Thursday, August 11, 2011

Bunga bunga certainly sounds like a nonsense word

In a world of bunga-bunga parties with minors and Prime Ministers as the main guests, the Amateur Historian finds it something of a relief to turn from Berlusconi's antics to William Pitt the Younger's.

Pit the Younger was notoriously uninterested in women, his one "fling" with Eleanor Eden ending with an oft-examined letter explaining to her father, Lord Auckland, why they couldn't be married. Though that is the subject of another post (the Amateur Historian is sure her Gentle Readers will be thrilled with a quasi-scholarly examination of Pitt the Younger's sexuality or lack thereof), Pitt's own parties were, to be quite honest, not very good. Pitt's idea of a wild evening was to drink three bottles of port with Dundas, Wilberforce or any of his other ministers in attendance, and then to rehearse Parliamentary debates. Slow down, wild man!

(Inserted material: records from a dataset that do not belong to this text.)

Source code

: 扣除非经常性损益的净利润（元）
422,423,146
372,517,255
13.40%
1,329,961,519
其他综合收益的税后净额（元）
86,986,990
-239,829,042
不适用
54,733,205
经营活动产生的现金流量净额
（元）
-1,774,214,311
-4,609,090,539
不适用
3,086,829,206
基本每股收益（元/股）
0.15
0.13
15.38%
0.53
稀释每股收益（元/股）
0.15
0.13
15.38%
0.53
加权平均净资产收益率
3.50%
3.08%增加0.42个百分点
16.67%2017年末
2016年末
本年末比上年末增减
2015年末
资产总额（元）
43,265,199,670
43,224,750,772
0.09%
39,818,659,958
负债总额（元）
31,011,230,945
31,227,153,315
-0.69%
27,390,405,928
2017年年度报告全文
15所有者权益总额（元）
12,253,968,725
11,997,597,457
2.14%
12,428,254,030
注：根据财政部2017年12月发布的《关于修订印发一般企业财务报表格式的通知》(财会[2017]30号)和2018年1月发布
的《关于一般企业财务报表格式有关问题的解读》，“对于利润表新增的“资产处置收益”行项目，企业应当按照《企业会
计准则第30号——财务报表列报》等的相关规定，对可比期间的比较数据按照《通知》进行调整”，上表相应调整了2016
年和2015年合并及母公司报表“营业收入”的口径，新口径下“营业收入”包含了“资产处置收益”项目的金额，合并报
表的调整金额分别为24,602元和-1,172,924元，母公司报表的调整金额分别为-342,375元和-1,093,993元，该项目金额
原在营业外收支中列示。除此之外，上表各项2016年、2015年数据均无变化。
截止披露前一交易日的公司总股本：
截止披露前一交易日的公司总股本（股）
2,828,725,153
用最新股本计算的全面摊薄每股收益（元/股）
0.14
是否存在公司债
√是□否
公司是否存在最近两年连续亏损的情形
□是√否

Part of this has to do with the early death of his beloved sister, Harriot, in 1785. Her role as his political hostess forced him out of his customary reserve and extreme shyness and, at her death, Pitt was left to the mercies of the Duchess of Gordon. To say that Pitt very soon disliked the Duchess of Gordon, who called him "pet" and tried to set him up with her daughter Charlotte, may be summed up in the following exchange:

Duchess of Gordon: Well, Mr. Pitt, do you talk as much nonsense now as you used to when you lived with me?

Pitt the Younger: I do not know, madam, whether I talk so much nonsense, I certainly do not hear so much."